Speaking of the Sinhala impact, one should not forget the positive
influence of what happened in Sri Lankan Tamil theatre. It should be
said to the credit of Sarachandra that without his Maname
Vithiyanathan would not have lunched on his quest for the
rediscovery of the Tamil Kooththu. But what distinguishes this
interaction from the other impacts was that it was friendly and
acknowledging each other’s importance. While ancient political
history was being used to fight contemporary issues in Sri Lankan
politics, Tamil and Sinhala artists and scholars in the fields of
theatre and literature were speaking about the mutual contributions
of their respective cultures. These artists strove to construct what
the charlatans destroyed.
Perhaps most crucial factor in the emergence of Sri Lankan Tamilness
was the arrival of the Tamil youth in the arena of politics. Coming
in first as a challenge to the political ‘mollifiers’ among the
Tamils, they with the knowledge of Tamil only and with no chance
ever to learn Sinhala, demanded equal rights as sons and daughters
of this country. The tragic irony was that it was at this time
administrative and legislative barricades were put up, preventing
them from joining the national mainstream. The more those barricades
worked the more they felt their Tamilness, this time cutting across
the hitherto divisive castes and regions.

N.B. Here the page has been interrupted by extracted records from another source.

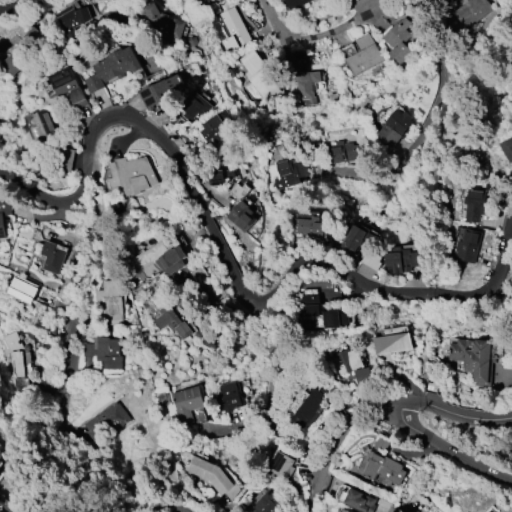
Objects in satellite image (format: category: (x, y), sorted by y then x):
building: (197, 3)
building: (294, 3)
building: (296, 4)
road: (8, 5)
building: (472, 12)
building: (472, 12)
building: (75, 20)
building: (165, 20)
building: (75, 24)
building: (234, 31)
building: (234, 32)
building: (397, 40)
building: (398, 41)
road: (302, 44)
building: (21, 52)
building: (361, 55)
building: (364, 56)
building: (12, 65)
building: (112, 67)
building: (113, 69)
building: (259, 75)
building: (259, 76)
building: (306, 83)
building: (307, 86)
building: (65, 87)
building: (167, 88)
building: (159, 90)
road: (438, 92)
building: (193, 107)
building: (195, 107)
building: (397, 123)
building: (0, 126)
building: (40, 126)
building: (395, 127)
road: (477, 127)
building: (44, 128)
building: (216, 128)
building: (506, 146)
building: (507, 149)
building: (347, 151)
building: (347, 152)
building: (67, 159)
building: (290, 169)
building: (290, 172)
building: (135, 174)
building: (136, 175)
building: (219, 176)
building: (211, 178)
building: (238, 191)
building: (477, 202)
building: (473, 205)
building: (4, 214)
building: (241, 215)
building: (244, 215)
building: (4, 216)
building: (312, 225)
building: (313, 227)
building: (54, 238)
building: (360, 238)
building: (359, 239)
building: (468, 245)
building: (468, 247)
building: (53, 257)
building: (53, 257)
building: (159, 258)
building: (160, 258)
building: (402, 258)
building: (401, 260)
road: (227, 267)
building: (23, 290)
building: (23, 290)
building: (111, 301)
building: (112, 302)
road: (76, 306)
building: (311, 312)
building: (317, 314)
building: (335, 319)
building: (172, 321)
building: (172, 323)
building: (394, 340)
building: (393, 343)
road: (421, 350)
building: (109, 352)
building: (111, 352)
building: (475, 356)
building: (475, 357)
building: (19, 360)
building: (346, 361)
building: (347, 361)
building: (19, 363)
building: (364, 375)
building: (363, 377)
building: (227, 396)
building: (227, 397)
building: (187, 403)
road: (378, 403)
building: (187, 404)
building: (309, 408)
building: (310, 408)
building: (107, 421)
building: (105, 422)
road: (446, 448)
building: (282, 463)
building: (281, 464)
building: (0, 468)
building: (381, 468)
road: (402, 471)
building: (211, 475)
building: (357, 501)
building: (263, 502)
building: (265, 503)
road: (173, 510)
building: (345, 510)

And when the need for their political mobilisation arose the pattern
of recruitment showed that here were groups paying scant regard to
the taboos and social barriers and inhibitions which had weighed
heavily upon their preceding generations. The Sri Lankan Tamil
community had produced its own youthful dissidents and the state and
the security forces decided to treat them as they did the JVP. But
there was a distinction between a Sri Lankan government treating the
Sinhala miscreants and a Sinhala dominated state dealing with the
Tamil youth. This constituted the last straw on the already loaded
camel’s back. Sri Lankan Tamilness has not only become permanent but
started asserting its uniqueness.
Supported by a rich tradition of art and literature which draw from
the resources of the variegated regions and subcultures of the
northeast, they are creating a new symphony which demands not only
close listening but deeper and sympathetic understanding.